My husband get the news magazine The Week. I like it, but I hardly ever have time to read its articles about international and U.S. news, BUT I never miss its Leisure Section which always has a great "Food and Drink" section. They usually have recipes from famous restaurants. I haven't tried to make any of them since I've pretty much not cooked anything worth mentioning all year. Russ thought we should made it when our pastor came to dinner tonight. He went and bought all of the ingredients, and I did the cooking. Success! It was an easy recipe and was delicious. Everyone had seconds. The artice said that King Ranch Casserole "might be the most famous casserole in Texas." Now something tells me that most Texans don't use Wolgang Puck's chicken broth in their version, but I can see why Texans love it. It is sooooo bad for you but tastes sooooo good!
Not much left!
King Ranch Casserole
12 (6 -inch) corn tortillas
1 tbsp. unsalted butter
2 medium onions, finely chopped
2 jalapeno chilies, minced
2 tsp cumin
2 (10 -oz) cans Ro-Tel tomatoes
5 tbsp flour
1 cup heavy cream
3 cups chicken broth
1 1/2 boneless, skinless chicken breasts, halved lenthwise and
cut crosswise into 1/2 inch slices
2 tbsp minced fresh cilantro
4 cups Cojack cheese
21/4 cups Fritos, crushed
Pre-heat oven to 450 degrees. Lay tortillas on two baking sheets, lightly coat both side with cooking spray, and bake slightly crisp and browned, about 12 minutes. Cool slighly, then break into bite-size peices.

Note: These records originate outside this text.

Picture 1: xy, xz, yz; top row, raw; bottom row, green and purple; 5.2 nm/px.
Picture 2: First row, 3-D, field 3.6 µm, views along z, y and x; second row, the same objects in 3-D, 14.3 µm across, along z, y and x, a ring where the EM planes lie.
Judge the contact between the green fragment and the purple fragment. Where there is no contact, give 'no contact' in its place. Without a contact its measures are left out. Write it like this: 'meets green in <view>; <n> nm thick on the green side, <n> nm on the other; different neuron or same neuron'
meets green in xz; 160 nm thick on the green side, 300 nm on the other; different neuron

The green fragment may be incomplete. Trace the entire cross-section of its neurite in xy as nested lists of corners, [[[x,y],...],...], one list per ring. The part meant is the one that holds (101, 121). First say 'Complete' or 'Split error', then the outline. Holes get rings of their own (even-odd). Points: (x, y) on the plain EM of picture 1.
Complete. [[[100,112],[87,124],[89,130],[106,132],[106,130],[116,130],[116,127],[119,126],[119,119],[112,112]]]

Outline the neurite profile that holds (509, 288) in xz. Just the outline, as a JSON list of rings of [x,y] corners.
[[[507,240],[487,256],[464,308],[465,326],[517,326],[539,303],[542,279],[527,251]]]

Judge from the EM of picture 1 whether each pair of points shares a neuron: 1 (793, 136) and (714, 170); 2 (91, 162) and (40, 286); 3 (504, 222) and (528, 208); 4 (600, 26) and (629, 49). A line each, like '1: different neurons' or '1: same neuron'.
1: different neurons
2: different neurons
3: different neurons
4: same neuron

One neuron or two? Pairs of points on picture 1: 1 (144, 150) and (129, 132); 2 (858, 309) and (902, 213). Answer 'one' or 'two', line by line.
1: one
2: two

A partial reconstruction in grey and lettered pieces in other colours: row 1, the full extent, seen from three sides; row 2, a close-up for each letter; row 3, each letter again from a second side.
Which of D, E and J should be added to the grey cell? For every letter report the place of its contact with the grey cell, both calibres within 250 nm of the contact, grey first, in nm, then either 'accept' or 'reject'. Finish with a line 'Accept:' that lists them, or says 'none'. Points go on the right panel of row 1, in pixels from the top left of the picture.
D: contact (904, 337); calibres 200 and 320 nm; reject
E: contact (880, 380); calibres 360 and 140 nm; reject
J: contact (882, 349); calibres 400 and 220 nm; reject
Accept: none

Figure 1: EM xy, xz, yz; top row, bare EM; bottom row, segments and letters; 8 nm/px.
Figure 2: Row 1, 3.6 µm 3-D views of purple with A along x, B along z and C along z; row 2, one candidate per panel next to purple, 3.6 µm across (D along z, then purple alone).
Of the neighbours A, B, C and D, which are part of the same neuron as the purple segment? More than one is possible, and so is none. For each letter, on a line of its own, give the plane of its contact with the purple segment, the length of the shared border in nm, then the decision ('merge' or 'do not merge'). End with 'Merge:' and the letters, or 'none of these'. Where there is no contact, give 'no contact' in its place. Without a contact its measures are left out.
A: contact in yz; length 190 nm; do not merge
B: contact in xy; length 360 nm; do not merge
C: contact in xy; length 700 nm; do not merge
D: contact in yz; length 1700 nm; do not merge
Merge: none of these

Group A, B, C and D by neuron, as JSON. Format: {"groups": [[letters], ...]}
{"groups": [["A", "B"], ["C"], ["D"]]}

Heat butter in Dutch oven over medium heat. Cook onions, chilies, and cumin until lightly browned, about 8 minutes. Add tomatoes and cook until most of liquid has evaporated, about 10 minutes. Stir in flour and cook 1 minute. Add cream and broth, bring to summer, and cook until thickened, 2 to 3 minutes. Stir in chicken a cook until no longer pink, about 4 minutes. Off heat, add cilantro and cheese, and sitr until chees is melted. Season with salt and pepter.
Scatter half of tortilla pieces in 13 by 9 inch baking dish set over rimmed baking sheet. Spoon half of filling evenly over tortillas. Scatter remaining toritlla over filling , then top with remaining filling.
Bake until filling is bubbling, about 15 minutes. Sprinkle Fritos evenly over top and bake until Fritos are lightly browned, about 10 minutes. Cool casserole 10 minutes. Serves 6 to 8.